More work to be done to increase uptake of employee share schemes

Fiona Bell, partner at RSM UK, comments on HMRC’s latest Employee Share Scheme statistics:

“UK employees have a range of opportunities to buy shares through their employer which offer statutory tax benefits, not only when the shares are acquired, but they can also be entitled to 100% tax relief on future capital gains.

“The statistics reveal that employees received shares or the right to buy shares through Share Incentive Plans (SIPs) and Save As You Earn Share Option Plans (SAYEs), totalling £2.95bn. Both these schemes allow discounts on the price of shares, up to 20% on an SAYE option and up to 100% for a SIP award. On top of this, future capital gains can be tax free, on an SAYE by transferring into an ISA and for a SIP by keeping the shares in the plan until sale. Despite the attractive tax reliefs, only 800 companies ran a SIP and 480 ran an SAYE in the year to 5 April 2025. The low take up may be because they are perceived as being limited to listed companies, however, that’s not the case as any company can set them up, although the extra administration may deter smaller companies looking for a flexible plan.

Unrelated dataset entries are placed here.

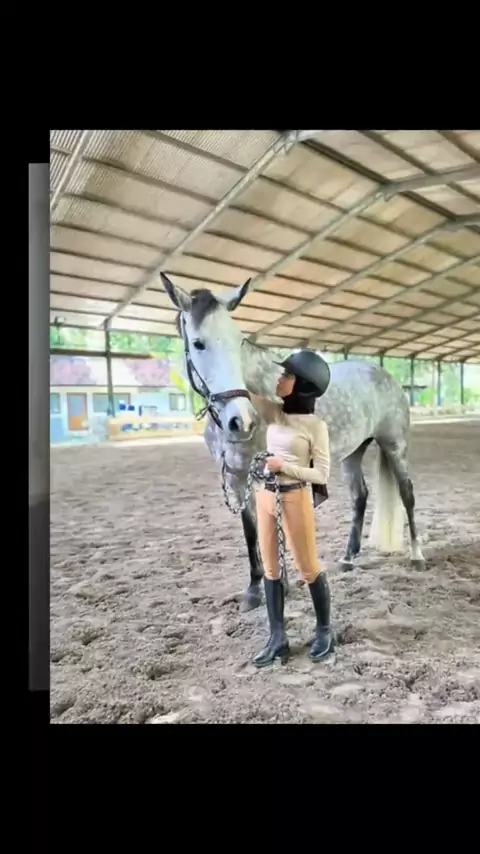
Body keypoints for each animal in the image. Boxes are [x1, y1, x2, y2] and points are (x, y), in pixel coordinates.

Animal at [161, 272, 426, 612]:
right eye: (198, 344)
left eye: (238, 342)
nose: (241, 421)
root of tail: (382, 372)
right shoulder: (236, 477)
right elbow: (251, 531)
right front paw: (254, 590)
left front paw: (282, 585)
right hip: (352, 452)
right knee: (360, 496)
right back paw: (348, 558)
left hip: (395, 446)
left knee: (407, 494)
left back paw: (417, 556)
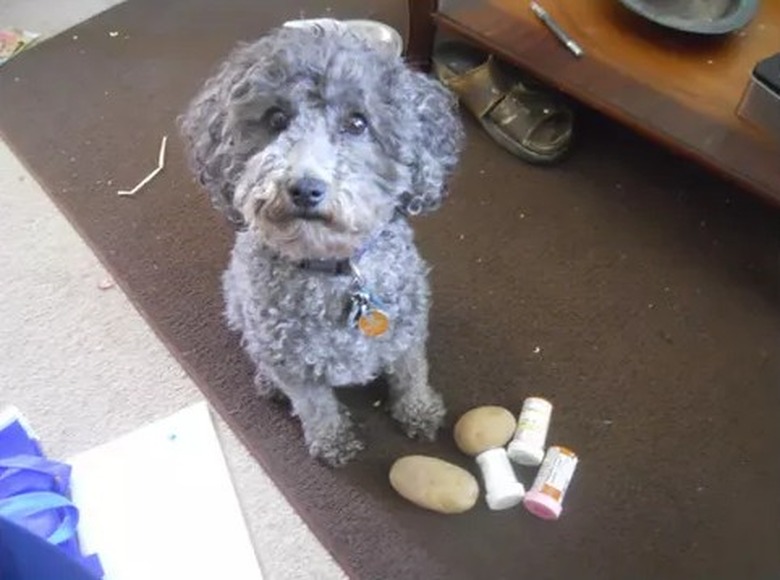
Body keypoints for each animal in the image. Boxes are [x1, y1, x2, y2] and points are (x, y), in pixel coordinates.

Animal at [181, 23, 464, 466]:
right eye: (276, 119)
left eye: (358, 123)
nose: (304, 188)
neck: (335, 271)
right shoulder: (294, 367)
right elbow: (316, 408)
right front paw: (332, 443)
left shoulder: (407, 333)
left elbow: (411, 374)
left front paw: (419, 411)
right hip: (236, 303)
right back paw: (267, 382)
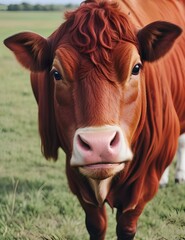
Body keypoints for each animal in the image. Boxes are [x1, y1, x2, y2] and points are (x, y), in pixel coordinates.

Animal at [3, 0, 185, 240]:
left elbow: (126, 227)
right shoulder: (76, 174)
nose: (99, 145)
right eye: (56, 73)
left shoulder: (143, 184)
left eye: (136, 68)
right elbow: (96, 225)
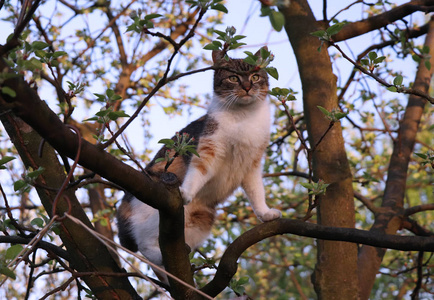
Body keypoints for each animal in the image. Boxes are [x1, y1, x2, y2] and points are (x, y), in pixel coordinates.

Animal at [117, 47, 284, 284]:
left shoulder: (252, 164)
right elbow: (198, 172)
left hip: (201, 220)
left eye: (255, 76)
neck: (244, 118)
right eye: (233, 78)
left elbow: (256, 192)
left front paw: (266, 213)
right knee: (145, 245)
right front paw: (186, 191)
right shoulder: (207, 150)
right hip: (155, 213)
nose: (247, 87)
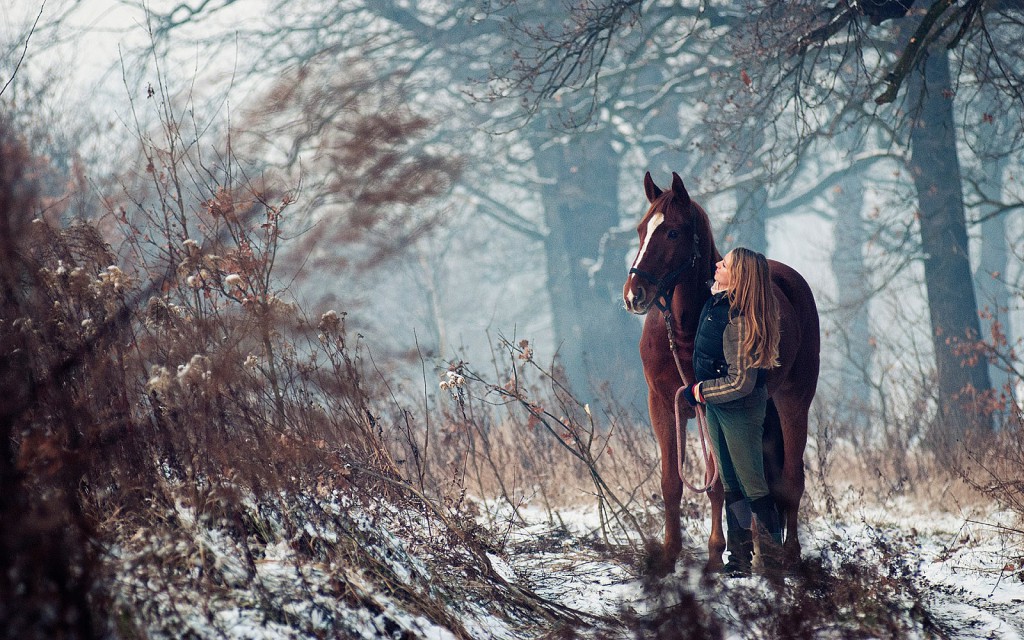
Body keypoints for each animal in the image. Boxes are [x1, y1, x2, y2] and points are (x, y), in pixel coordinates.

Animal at [618, 169, 819, 569]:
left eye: (673, 232)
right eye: (641, 229)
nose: (634, 294)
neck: (686, 328)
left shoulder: (711, 408)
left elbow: (716, 486)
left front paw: (714, 555)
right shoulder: (662, 406)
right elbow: (671, 482)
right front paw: (670, 556)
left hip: (794, 402)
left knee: (790, 479)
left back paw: (786, 556)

“In contrast, there were 18,570 companies with an Enterprise Management Incentive Plan (EMI) and 1,390 with a Company Share Option Plan (CSOP). These schemes allow companies to choose who can participate and clearly this flexibility is more popular. EMI schemes provide a larger allowance on the value of shares that can receive tax relief. Whilst aimed at smaller, growth companies, last Budget’s uplift in the limits to 500 employees and £120m gross assets is expected to boost uptake in subsequent years. CSOPs have no limits on the size of the business, which ought to make them more popular, but they can be less flexible and have an award value limit of just £60,000 compared with £250,000 for an EMI. HMRC has not followed the professional bodies’ suggestions to lift the CSOP limit.

“In total, during the tax year to 2025, employees received income tax relief of £790m and national insurance contributions (NIC) relief of £440m. On top of this, companies will have had corporation tax relief plus relief from NIC and the Apprenticeship Levy (now called Growth and Skills Levy).

“The Government continues to show its commitment to ensuring that the UK remains a place where individuals choose to live, work, and invest. On that basis, you might expect growing popularity with increasing income tax and NIC savings, but that doesn’t appear to be the case. In fact, income tax relief has fallen from £840m in the tax year 2021/22 to £790m in 2024/25, while NIC relief has fallen from £560m to £440m in the same period. Similarly, the number of companies with SIP and SAYE schemes have fallen from 1,310 to 1,170. To encourage greater use of these schemes, there may be scope for the Government to simplify the legislative requirements and boost growth without significant revenue loss to the Treasury.”